Meow Wolf’s flagship attraction, the House of Eternal Return, where a family home leads to a multiverse of musical mastodon skeletons and ultraviolet forests, was drawing 500,000 visitors a year before it was shuttered because of the pandemic.
COVID-19 has necessitated modifications to the Omega Mart experience.
Otherworldly spaces like a desertscape with psychedelically swirling walls and dark corridors that pulse with synchronized light are grounded with hand sanitizer dispensers at either end.
An interactive mirror that uses facial recognition comes with a small paddle imprinted with a nose and mouth, to skirt around a face mask’s obstruction.
COVID-19 protocols have meant some artists, like Carey Thompson, who used light, sound and sculpture to create a walk-through Wurlitzer jukebox, had to trust his exhibit to be installed over Zoom.
“I wanted to build something large and immersive and full of light and color and motion,” Thompson says of his Juke Temple. “They approached me to submit a proposal.

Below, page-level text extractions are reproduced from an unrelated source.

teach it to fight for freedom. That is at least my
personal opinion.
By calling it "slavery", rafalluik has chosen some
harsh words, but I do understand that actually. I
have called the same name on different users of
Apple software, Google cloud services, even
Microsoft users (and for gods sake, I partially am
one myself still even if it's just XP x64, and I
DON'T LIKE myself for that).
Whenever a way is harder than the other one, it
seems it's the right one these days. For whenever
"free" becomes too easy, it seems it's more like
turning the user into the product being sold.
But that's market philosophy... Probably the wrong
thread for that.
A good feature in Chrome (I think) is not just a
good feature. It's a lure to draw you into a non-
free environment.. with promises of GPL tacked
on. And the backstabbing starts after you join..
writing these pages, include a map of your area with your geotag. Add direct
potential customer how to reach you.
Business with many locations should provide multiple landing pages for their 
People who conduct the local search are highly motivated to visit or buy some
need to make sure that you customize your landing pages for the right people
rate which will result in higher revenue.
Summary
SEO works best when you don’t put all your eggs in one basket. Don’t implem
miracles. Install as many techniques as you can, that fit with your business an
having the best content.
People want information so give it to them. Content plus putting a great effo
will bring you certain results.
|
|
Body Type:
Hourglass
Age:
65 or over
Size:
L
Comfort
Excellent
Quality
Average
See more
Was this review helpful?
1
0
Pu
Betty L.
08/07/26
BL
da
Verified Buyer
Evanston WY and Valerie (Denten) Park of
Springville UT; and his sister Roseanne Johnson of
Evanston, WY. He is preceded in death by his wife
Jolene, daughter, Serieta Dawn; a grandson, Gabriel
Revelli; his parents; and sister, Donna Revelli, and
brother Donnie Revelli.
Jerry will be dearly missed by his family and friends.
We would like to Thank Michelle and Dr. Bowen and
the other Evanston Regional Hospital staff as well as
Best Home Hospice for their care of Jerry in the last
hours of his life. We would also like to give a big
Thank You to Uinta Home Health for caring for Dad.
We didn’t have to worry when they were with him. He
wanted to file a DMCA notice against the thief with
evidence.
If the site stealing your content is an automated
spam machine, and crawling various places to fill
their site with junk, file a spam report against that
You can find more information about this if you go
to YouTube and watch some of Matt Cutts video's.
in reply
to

And they gave me creative freedom to fuse this futuristic tech with an ancient temple.”
Senior creative producer Marsi Gray says Meow Wolf’s practice is not just to empower artists to create what they want to, but to push them further.
“One artist proposed creating an interactive robot,” Gray says. “We weren’t planning on having any robot before that. I said, “Why don’t you make two?’ ”
Uniquely Las Vegas
In 2017, Las Vegas artist, Spencer Olsen created a two-dimensional wormhole as part of the Meow Wolf-supported Art Motel at the Life is Beautiful festival.
Olsen, now a creative director for Omega Mart, expanded the idea, incorporating the bold design and graphic lighting from the first iteration but replacing the matte black wormhole at the center with a dark tube slide that leads … somewhere.
“A lot of the process is in meeting rooms and playing pretend with friends,” Olsen says. “Now it’s like having my imagination on the outside.”
More than 325 artists, from Las Vegas and abroad, collaborated on Omega Mart.
“In the last four or five months, we brought in all the local artists we knew to do the final stage,” Olsen says. “A lot of the contracted things looked nice — too nice. We wanted texture and artists’ hands on everything.”
A leap forward
Brinkerhoff considers the blend of media within Omega Mart to be a generational leap in storytelling.
“There isn’t just one storyline to uncover,” he says. “ It’s like an open-world video game. This is about exploration.”
Some of the spaces to explore can be accessed only by crawling through a tunnel or scaling a rock facade or sliding headfirst down a portal.
“We found that if we can get people to crawl or climb or get their body into different physical modes, we can open up their minds,” he says.
Brinkerhoff acknowledges the unlikelihood that a group of “artists and weirdos” from Santa Fe would have the opportunity to create something like Omega Mart.
“I hope people walk away feeling like, if we can do this, then you can do anything you might dream of.”